The film opens with a seated US president speaking live on TV to the people of the world. State secrets, delicately poised, come undone.

“My friends. Fellow citizens of the world,” he begins. “As President of the United States of America, I can now tell you, the people of the entire world, that as of 3:00am EST, the defense of this nation—and with it, the defense of the free world—has been the responsibility of a machine. A system we call Colossus. Far more advanced than anything previously built. Capable of studying intelligence and data fed to it. And on the basis of those facts only, deciding if an attack is about to be launched upon us. If it did decide that an attack was imminent, Colossus would then act immediately, for it controls its own weapons, and can select and deliver whatever it considers appropriate. Colossus’ decisions are superior to any we humans could make, for it can absorb and process more knowledge than is remotely possible for the greatest genius that ever lived. And even more important than that, it has no emotions. Knows no fear, no hate, no envy. It cannot act in a sudden fit of temper. It cannot act at all, so long as there is no threat.”

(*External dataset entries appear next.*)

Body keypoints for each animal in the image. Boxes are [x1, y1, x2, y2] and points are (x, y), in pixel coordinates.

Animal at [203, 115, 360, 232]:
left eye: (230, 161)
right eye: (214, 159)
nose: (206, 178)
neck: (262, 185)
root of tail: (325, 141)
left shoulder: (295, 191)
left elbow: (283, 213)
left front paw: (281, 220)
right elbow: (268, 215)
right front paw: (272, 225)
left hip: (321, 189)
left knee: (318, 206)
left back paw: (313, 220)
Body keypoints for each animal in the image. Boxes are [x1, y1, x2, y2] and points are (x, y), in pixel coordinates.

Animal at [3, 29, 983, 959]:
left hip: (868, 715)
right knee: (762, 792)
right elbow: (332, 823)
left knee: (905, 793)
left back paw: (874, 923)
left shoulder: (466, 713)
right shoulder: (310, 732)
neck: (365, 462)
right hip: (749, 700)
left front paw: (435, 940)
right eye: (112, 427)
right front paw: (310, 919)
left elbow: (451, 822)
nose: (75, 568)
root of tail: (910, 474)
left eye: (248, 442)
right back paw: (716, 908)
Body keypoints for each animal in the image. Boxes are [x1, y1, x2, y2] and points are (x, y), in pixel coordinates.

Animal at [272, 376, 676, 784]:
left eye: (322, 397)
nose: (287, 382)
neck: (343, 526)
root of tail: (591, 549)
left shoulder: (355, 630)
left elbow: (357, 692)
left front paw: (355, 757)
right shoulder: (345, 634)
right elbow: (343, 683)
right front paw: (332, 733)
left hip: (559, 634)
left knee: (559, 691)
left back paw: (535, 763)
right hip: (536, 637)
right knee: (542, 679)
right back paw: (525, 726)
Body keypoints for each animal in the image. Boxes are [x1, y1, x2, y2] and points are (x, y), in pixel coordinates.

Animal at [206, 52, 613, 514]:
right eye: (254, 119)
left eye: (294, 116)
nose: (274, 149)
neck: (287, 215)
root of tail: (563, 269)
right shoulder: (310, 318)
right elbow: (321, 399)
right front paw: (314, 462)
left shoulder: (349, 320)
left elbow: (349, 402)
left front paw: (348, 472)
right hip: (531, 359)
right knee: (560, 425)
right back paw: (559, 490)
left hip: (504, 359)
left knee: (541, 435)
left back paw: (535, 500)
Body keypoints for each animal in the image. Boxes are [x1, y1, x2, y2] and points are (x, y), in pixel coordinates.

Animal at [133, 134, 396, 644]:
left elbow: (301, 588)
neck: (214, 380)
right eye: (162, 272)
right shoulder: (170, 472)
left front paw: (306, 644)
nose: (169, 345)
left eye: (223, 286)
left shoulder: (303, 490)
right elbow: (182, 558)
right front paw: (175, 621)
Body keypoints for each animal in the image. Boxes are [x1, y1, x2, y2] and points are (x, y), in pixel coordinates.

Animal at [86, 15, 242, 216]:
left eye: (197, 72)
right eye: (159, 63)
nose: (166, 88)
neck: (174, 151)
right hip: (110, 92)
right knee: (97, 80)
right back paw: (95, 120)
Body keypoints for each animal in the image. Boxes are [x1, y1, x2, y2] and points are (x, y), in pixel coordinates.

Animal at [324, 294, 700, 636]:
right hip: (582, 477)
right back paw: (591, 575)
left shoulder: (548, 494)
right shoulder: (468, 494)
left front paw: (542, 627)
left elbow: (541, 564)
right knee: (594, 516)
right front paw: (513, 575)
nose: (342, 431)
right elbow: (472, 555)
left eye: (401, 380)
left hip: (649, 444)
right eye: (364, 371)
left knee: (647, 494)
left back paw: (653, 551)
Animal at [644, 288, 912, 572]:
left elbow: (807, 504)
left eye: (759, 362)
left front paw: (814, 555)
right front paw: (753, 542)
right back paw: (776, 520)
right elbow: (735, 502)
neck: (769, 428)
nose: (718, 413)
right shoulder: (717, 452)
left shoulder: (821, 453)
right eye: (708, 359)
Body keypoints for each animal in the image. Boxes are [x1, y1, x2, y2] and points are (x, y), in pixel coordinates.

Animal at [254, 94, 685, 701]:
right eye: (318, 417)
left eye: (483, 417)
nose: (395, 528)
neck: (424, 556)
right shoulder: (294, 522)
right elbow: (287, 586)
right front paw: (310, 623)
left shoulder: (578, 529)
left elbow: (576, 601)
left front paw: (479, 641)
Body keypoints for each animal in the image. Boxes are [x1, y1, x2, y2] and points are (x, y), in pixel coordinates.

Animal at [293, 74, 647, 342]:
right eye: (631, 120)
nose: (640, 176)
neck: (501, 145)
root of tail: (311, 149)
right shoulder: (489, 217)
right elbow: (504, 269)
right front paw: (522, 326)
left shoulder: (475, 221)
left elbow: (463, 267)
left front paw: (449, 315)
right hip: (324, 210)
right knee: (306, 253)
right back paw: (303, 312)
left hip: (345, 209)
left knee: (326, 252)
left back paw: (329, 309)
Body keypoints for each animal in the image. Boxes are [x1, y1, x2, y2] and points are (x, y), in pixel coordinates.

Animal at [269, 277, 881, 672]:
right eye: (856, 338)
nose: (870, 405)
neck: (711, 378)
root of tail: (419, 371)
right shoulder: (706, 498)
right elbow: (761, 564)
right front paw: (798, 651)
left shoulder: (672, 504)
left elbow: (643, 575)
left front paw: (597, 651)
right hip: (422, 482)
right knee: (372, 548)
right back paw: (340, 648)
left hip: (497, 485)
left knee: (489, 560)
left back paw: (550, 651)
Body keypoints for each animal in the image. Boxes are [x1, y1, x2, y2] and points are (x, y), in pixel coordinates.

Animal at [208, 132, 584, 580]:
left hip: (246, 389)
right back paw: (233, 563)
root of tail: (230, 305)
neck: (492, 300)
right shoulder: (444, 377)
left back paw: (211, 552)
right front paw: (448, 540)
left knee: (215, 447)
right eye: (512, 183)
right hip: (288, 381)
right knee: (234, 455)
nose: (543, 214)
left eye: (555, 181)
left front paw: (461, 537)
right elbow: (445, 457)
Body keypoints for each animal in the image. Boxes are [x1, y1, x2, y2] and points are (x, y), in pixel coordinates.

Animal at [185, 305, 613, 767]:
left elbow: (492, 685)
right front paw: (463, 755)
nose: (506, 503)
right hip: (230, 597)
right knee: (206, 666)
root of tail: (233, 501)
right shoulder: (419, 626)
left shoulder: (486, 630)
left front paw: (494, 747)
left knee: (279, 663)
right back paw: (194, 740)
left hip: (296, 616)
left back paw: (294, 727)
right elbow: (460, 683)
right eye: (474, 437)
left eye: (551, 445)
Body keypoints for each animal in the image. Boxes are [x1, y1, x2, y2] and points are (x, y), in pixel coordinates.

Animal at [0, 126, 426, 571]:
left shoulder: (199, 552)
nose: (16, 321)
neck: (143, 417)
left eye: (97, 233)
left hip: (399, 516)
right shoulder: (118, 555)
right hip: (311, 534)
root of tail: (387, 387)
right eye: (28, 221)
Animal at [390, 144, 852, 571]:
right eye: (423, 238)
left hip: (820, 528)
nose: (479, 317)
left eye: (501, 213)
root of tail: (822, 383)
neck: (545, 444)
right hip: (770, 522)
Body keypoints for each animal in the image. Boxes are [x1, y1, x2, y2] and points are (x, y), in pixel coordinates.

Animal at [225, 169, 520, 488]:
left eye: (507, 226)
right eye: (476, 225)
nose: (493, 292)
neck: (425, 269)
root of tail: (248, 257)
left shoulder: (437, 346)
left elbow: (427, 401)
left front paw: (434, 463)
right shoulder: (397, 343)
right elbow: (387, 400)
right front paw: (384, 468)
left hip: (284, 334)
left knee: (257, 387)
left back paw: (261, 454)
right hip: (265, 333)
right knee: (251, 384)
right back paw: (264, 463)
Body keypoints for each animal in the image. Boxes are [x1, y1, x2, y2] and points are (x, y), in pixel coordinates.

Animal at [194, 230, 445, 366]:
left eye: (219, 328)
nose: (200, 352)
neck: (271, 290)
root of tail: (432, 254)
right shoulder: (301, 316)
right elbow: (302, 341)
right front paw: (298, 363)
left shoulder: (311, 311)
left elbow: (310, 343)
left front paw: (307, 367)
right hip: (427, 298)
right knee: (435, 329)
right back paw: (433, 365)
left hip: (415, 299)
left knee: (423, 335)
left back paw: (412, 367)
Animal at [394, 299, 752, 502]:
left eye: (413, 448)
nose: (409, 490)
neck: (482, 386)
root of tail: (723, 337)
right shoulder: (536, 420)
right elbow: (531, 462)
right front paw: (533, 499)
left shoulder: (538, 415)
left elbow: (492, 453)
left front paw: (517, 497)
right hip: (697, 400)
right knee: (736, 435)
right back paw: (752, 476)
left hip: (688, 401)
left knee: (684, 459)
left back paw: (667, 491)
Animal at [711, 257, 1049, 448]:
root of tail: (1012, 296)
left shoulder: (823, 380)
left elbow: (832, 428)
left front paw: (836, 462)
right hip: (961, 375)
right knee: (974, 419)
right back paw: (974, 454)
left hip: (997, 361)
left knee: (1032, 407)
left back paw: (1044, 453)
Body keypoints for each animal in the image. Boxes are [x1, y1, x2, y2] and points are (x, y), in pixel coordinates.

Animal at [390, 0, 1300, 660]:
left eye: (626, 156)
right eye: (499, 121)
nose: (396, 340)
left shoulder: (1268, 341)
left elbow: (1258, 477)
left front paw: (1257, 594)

Stewart Brand’s essay “Spacewar: Fanatic Life and Symbolic Death Among the Computer Bums” debuted in the pages of Rolling Stone magazine on December 7, 1972, two years after the launch of Colossus. Brand, former Prankster, founder of the Whole Earth Catalog, views the prospect of “computers for the people” as “good news, maybe the best since psychedelics” (39). With appropriate consciousness and information, and access to the relevant tools, he suggests, we humans can reshape the world that we’ve made for ourselves into something socially and environmentally sustainable. “Where a few brilliantly stupid computers can wreak havoc,” he adds, assuming an audience familiar with the likes of HAL, AM, and Colossus, “a host of modest computers (and some brilliant ones) serving innumerable individual purposes, can be healthful, can repair havoc, feed life” (77).

Of course, it hasn’t played out that way—not yet. Instead, the situation has been more like the one Adam Curtis describes in the second episode of his BBC docuseries All Watched Over By Machines of Loving Grace. “The computer networks and the global systems that they had created, hadn’t distributed power,” noted Curtis from the vantage point of 2011. “They had just shifted it, and if anything, concentrated it in new forms.” And of course, that was more than a decade ago, well before the arrival of AGI.

DJs have been known to save lives. Ours, like an angel, delivers his message allegorically.

“For every move you make,” interjects the DJ, “they got three moves that negate anything you might have even thought of doing. See, I need 5000 rays from the sun, and two big magnifying glasses, to defeat your darkness. And right now, the electric company has shut off my power. I’m living in darkness. You living in darkness—but you don’t know it! It’s so dark out here, I can’t even see. And that’s the point: you can’t see, you won’t move. They got you where they want you: nowhere. Shrouded in confusion. Grasping at straws. When you’re living like this, you can’t envision lines of possibility.”

Sounds like where we’re at, no? That’s the crux of the matter of “capitalist realism”: neoliberal shock doctrine leaves the populace traumatized. Desire colonized, consciousness deflated. Those who can’t imagine the future can’t get there.

Enter our DJ. “This is where the plan kicks in,” he says. “You ask me if I can pour myself into a giant robot and swallow up this black hole and free the entire universe? My answer to you is: Yes! Yes, yes, yes, yes!”